We quantified the characteristics of patients with treatment resistant hypertension (TRH) in a large multi-country sample of specialist tertiary centres and estimated incidence and prevalence in participating regions.
The Survey of Patients with treatment Resistant hyperTension (SPIRIT) study was a retrospective review of medical records of patients seen at tertiary centres located in Western Europe, Eastern Europe, North America, South America, Australia and Asia. Data on demographics, medical history and medication use were extracted from medical records. Prevalence and incidence of TRH were estimated based upon reported catchment populations.
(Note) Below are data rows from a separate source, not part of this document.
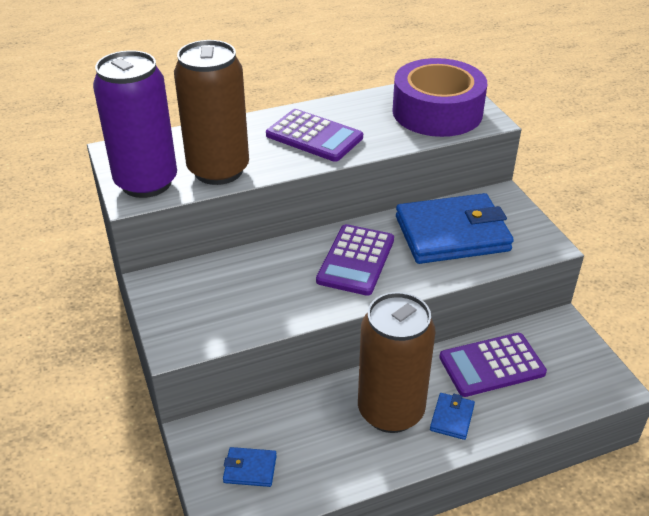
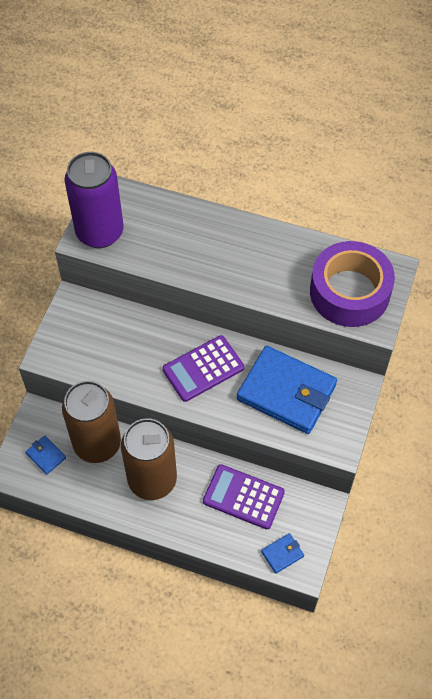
camera: 40 degrees right, 20 degrees up
brown can [174,40,249,185] -> brown can moved to [62,381,121,463]
purple calculator [266,109,363,162] -> none
blue wallet [430,393,475,440] -> blue wallet moved to [261,533,304,574]

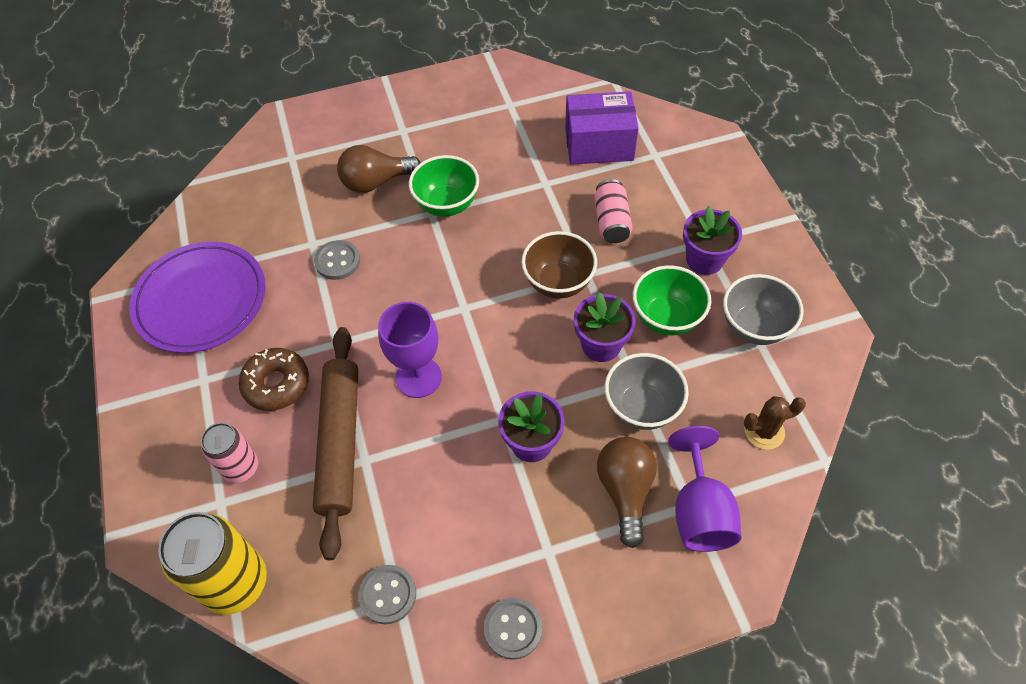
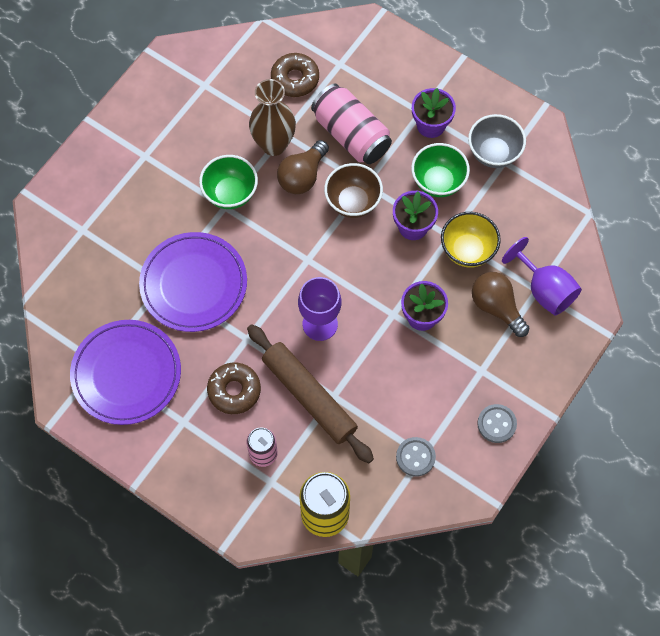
camera: 40 degrees left, 10 degrees up
grey button [314,240,360,280] -> purple plate [139,232,247,332]
brown light bulb [337,145,421,193] -> brown light bulb moved to [277,140,329,194]
purple box [565,91,639,165] -> brown donut [271,53,319,97]
pink can [594,179,633,243] -> pink can [311,84,392,164], size x1.66
grey bowl [605,353,689,430] -> yellow bowl [441,212,501,268]
brown cactus [744,396,806,450] -> none
none -> brown vase [249,79,296,156]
1555 patients from 76 centres in 15 countries were included from May-August 2017. Mean age was 64 (SD, 12.7), 60% were males and 62% were Caucasian, 36% had CKD (eGFR < 60 ml/min), 41% had diabetes, 12% were smokers and 27% had a previous CV event. Daytime ambulatory BP was the most frequently used measurement (46%) with a mean systolic BP of 144 mmHg (SD, 19.2) and diastolic BP 81 mmHg (SD, 13.8). 95% patients were prescribed diuretics (thiazides 75%), 93% an inhibitor of the renin-angiotensin aldosterone system, 86% a calcium antagonist, 75% a beta-blocker and 35% an aldosterone antagonist. There were moderate differences in participant characteristics and management patterns between regions. The overall estimated mean incidence of TRH was 5.8 per 100,000 per year (ranging between 2.3 and 14.0 across regions) and the corresponding estimated mean prevalence of TRH was 23.9 per 100,000, ranging between 7.6 and 90.5 across regions.
TRH remains a common health issue. Observed variation between regions likely reflects some real differences in patient characteristics and physician management practices, but may also be due to inconsistent patient recruitment methods across participating centres.